Sandra Wildbolz enters the art world as an active player only at a later point in her life. The feelings and impressions conveyed by her work testify to freedom, but also to integrity and dedication to her artistic intentions. In the mid-seventies, she was one of the few Swiss women to make it into the league of international top models. In Paris, Wildbolz walked the runway for designers such as Jean Paul Gaultier and Thierry Mugler and still graces the covers of major fashion magazines today. But the glam also had its downsides: “After thirty years, I had enough of the fashion industry,” says Wildbolz. As a model, she began to feel like an expensive clothes hanger. She also always styled and did her own makeup for freelance projects, she says, and the photographers ultimately got more credit than the model. “That’s how I started doing video art,” she says.

Sandra Wildbolz photographed by Lorenzo Emanuele Metzler.

At the beginning still with a little inhibition, Wildbolz rediscovered herself as a video artist in 1998. She was inspired by her artist friends. “They often asked me why I didn’t express myself artistically,” she emphasizes.

A reflection between sacred and profane

The videos of her performances, often shot by Wildbolz alone, show her, who has been in front of the camera for most of her life, both as the subject and the creator of her ideas. She is guided by the typical poses of the fashion industry, “The Art of Posing,” as she calls it, mixing them with movements from yoga and meditation to create an almost indefinable combination of the sacred and the profane.

Film still of Sandra Wildbolz’ work “The Forest I” from 1999.

She often played back her videos on an analog TV screen, filming them a second time with the same camera with which they were shot. This layering process points to an exploration of temporality. The deep connection to nature and the human psyche seem to be recurring elements in Wildbolz’s work. But how did it all actually come about? “After a personal crisis at the age of 45, my dog Neptun healed me by taking long walks through the forest with me. He led me to various locations, I let myself go along with it. In this way I felt more and more part of nature. I was fascinated by the way people and vegetation flowed into each other,” she says. And what does that look like in practice? “For example, in my video “The Forest,” I reinterpreted the shapes of tree trunks and branches with my body.” From the forest, she was later drawn to bodies of water: “There are wonderful places on the Limmat where you can be completely alone at certain times of the day,” she says.

Praise from the Italian press

In 2019, Wildbolz’s works were shown at Kunsthalle Schlieren and at Art Zürich. Last year, she was invited to participate in Andrea Bocelli’s exhibition “Artinsolite of the Teatro del Silenzio” in Lajatico near Pisa with her work “Wish you were here”. In this context, the Italian newspapers “Corriere della Sera” and “Artribune” praised her engagement with nature in these times of pandemic. The attraction of her art lies in the combination of such diverse elements and, above all, in their transformation onto the medium of film.

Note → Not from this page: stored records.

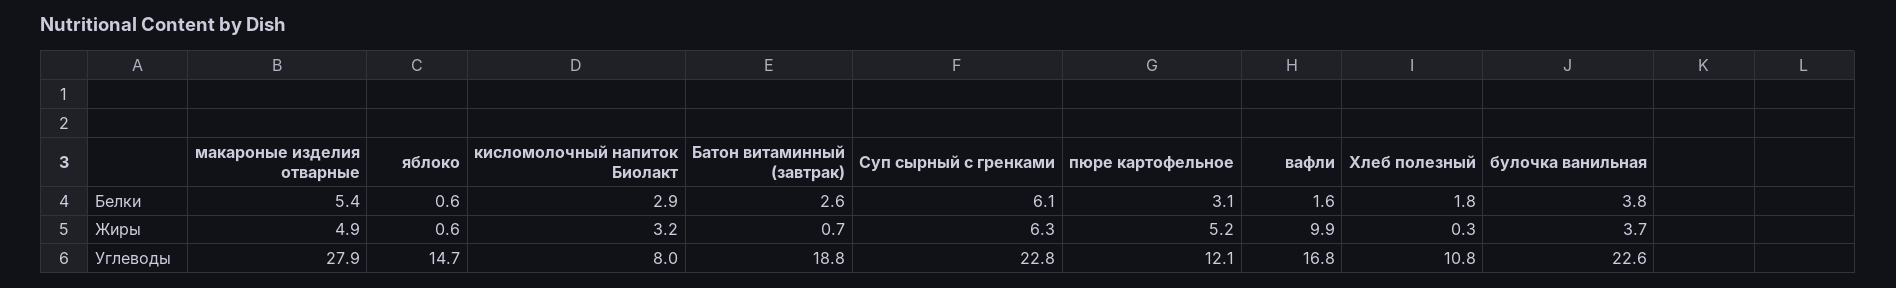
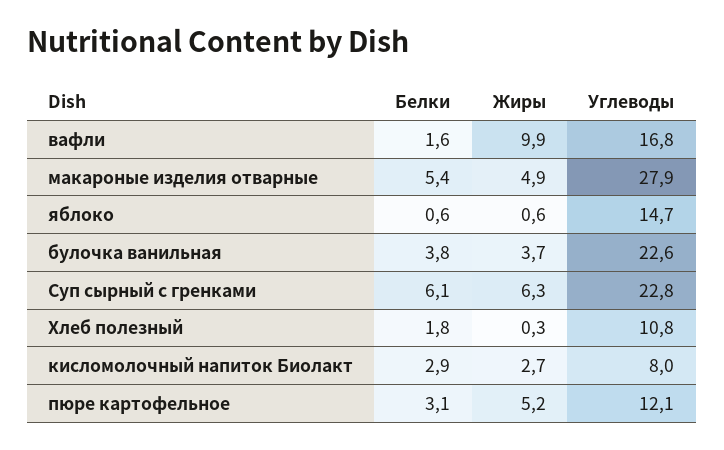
  {
    "макароные изделия отварные": {
      "Белки": 5.4,
      "Жиры": 4.9,
      "Углеводы": 27.9
    },
    "яблоко": {
      "Белки": 0.6,
      "Жиры": 0.6,
      "Углеводы": 14.7
    },
    "кисломолочный напиток Биолакт": {
      "Белки": 2.9,
-     "Жиры": 3.2,
+     "Жиры": 2.7,
      "Углеводы": 8
    },
-   "Батон витаминный (завтрак)": {
-     "Белки": 2.6,
-     "Жиры": 0.7,
-     "Углеводы": 18.8
-   },
    "Суп сырный с гренками": {
      "Белки": 6.1,
      "Жиры": 6.3,
      "Углеводы": 22.8
    },
    "пюре картофельное": {
      "Белки": 3.1,
      "Жиры": 5.2,
      "Углеводы": 12.1
    },
    "вафли": {
      "Белки": 1.6,
      "Жиры": 9.9,
      "Углеводы": 16.8
    },
    "Хлеб полезный": {
      "Белки": 1.8,
      "Жиры": 0.3,
      "Углеводы": 10.8
    },
    "булочка ванильная": {
      "Белки": 3.8,
      "Жиры": 3.7,
      "Углеводы": 22.6
    }
  }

Sandra Wildbolz also shaped Switzerland culturally, specifically the city of Zurich. In the seventies, she became an icon of gender freedom and the women’s power movement in the punk movement. What is striking is the development of her personality, which took place through her artistic work in nature. And especially during the global pandemic, Wildbolz emphasizes, “In times of higher forces, as this pandemic is one, it’s important to find yourself again. I hope that people in crisis will reconnect with nature and begin to love it, but most of all themselves, again,” she says.